* [Exercise requirements]: Your answer must consist only of the lines from the start of the entries through the line that holds "Endoscopy & Colonoscopy", copied exactly, with no pictures.

___ Provided data

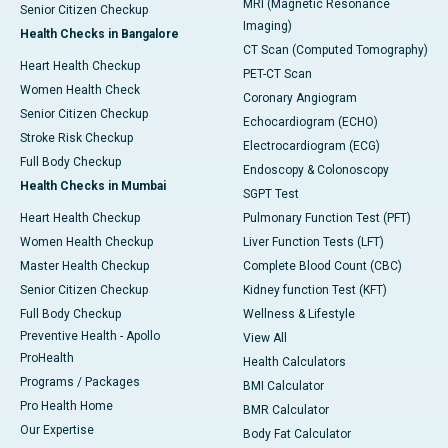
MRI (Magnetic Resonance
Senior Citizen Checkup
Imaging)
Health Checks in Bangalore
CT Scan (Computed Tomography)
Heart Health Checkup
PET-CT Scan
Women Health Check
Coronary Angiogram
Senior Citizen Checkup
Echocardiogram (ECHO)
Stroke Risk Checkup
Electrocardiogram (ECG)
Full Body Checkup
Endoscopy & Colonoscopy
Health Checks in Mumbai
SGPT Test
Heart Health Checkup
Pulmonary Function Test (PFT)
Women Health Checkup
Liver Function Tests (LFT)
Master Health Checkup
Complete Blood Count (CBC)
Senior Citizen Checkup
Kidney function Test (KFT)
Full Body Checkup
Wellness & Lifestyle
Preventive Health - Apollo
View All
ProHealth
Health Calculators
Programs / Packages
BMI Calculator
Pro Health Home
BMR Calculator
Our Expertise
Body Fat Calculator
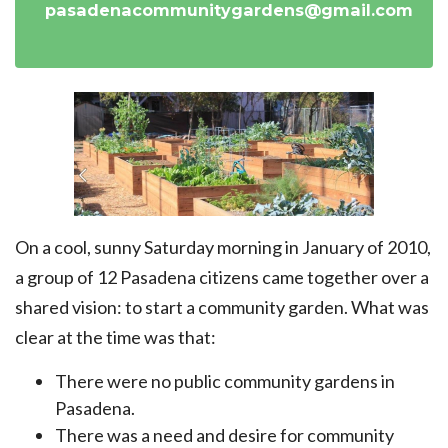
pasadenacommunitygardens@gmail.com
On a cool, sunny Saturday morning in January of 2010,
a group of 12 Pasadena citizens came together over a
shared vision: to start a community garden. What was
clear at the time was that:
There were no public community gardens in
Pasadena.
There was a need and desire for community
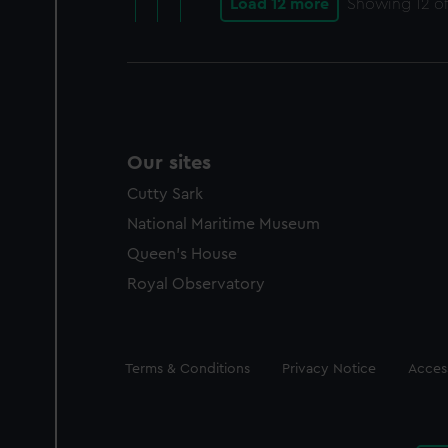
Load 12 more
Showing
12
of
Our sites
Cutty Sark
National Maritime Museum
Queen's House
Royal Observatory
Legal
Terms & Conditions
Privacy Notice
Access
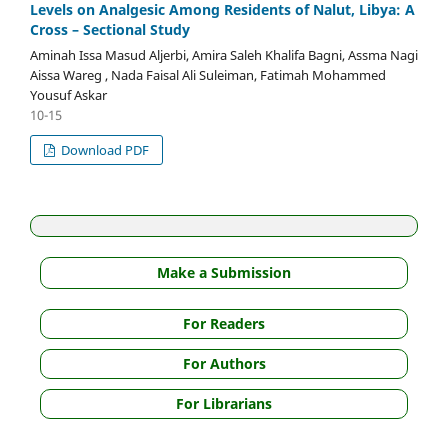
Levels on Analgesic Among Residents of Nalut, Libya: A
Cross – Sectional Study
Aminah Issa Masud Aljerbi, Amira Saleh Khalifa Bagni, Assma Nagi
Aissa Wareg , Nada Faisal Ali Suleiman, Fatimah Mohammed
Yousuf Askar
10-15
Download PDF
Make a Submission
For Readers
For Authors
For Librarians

______

* [Task output]:
MRI (Magnetic Resonance
Senior Citizen Checkup
Imaging)
Health Checks in Bangalore
CT Scan (Computed Tomography)
Heart Health Checkup
PET-CT Scan
Women Health Check
Coronary Angiogram
Senior Citizen Checkup
Echocardiogram (ECHO)
Stroke Risk Checkup
Electrocardiogram (ECG)
Full Body Checkup
Endoscopy & Colonoscopy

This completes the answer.